Search code examples
t-sqlsql-server-2008deduplication

SQL Server 2008 De-duping


Long story short, I took over a project and a table in the database is in serious need of de-duping. The table looks like this:

supply_req_id | int      | [primary key]
supply_req_dt | datetime | 
request_id    | int      | [foreign key]
supply_id     | int      | [foreign key]
is_disabled   | bit      |

The duplication is exists with records having the same request_id and supply_id. I'd like to find a best practice way to de-dupe this table.

[EDIT]
@Kirk_Broadhurst, thanks for the question. Since supply_req_id is not referenced anywhere else, I would answer by saying keep the first, delete any subsequent occurances.

Happy Holidays


Solution

  • This creates a rank for each row in the (supply_req_dt, request_id) grouping, starting with 1 = lowest supply_req_id.

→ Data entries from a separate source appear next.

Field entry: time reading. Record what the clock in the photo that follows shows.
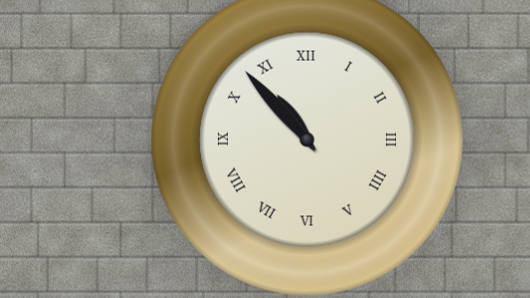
10:53
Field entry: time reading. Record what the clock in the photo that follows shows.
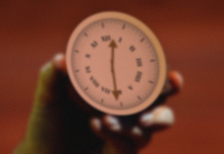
12:31
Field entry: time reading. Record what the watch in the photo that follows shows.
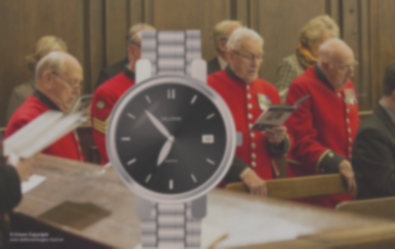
6:53
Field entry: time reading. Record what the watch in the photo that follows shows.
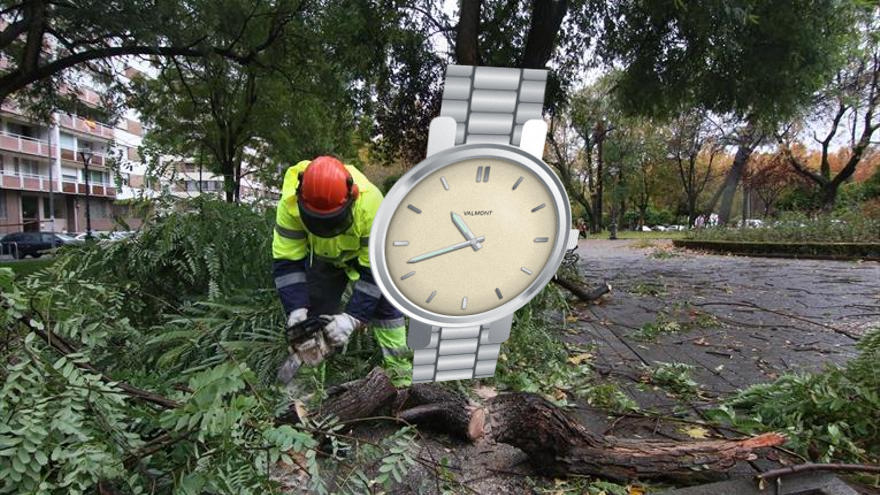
10:42
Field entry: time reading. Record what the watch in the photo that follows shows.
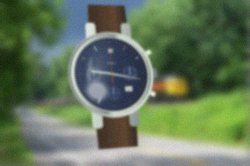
9:17
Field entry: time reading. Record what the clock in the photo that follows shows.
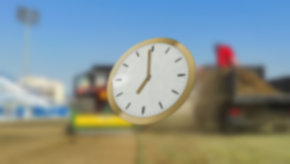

Any dupe has a value > 1

    ;WITH cDupes AS
    (
        SELECT
         supply_req_id,
         ROW_NUMBER() OVER (PARTITION BY supply_req_dt, request_id ORDER BY supply_req_id) AS RowNum
        FROM
         MyTable
    )
    DELETE
       cDupes
    WHERE
       RowNum > 1
    

    Then add a unique constraint or INDEX

    CREATE UNIQUE INDEX IXU_NoDupes ON MyTable (supply_req_dt, request_id)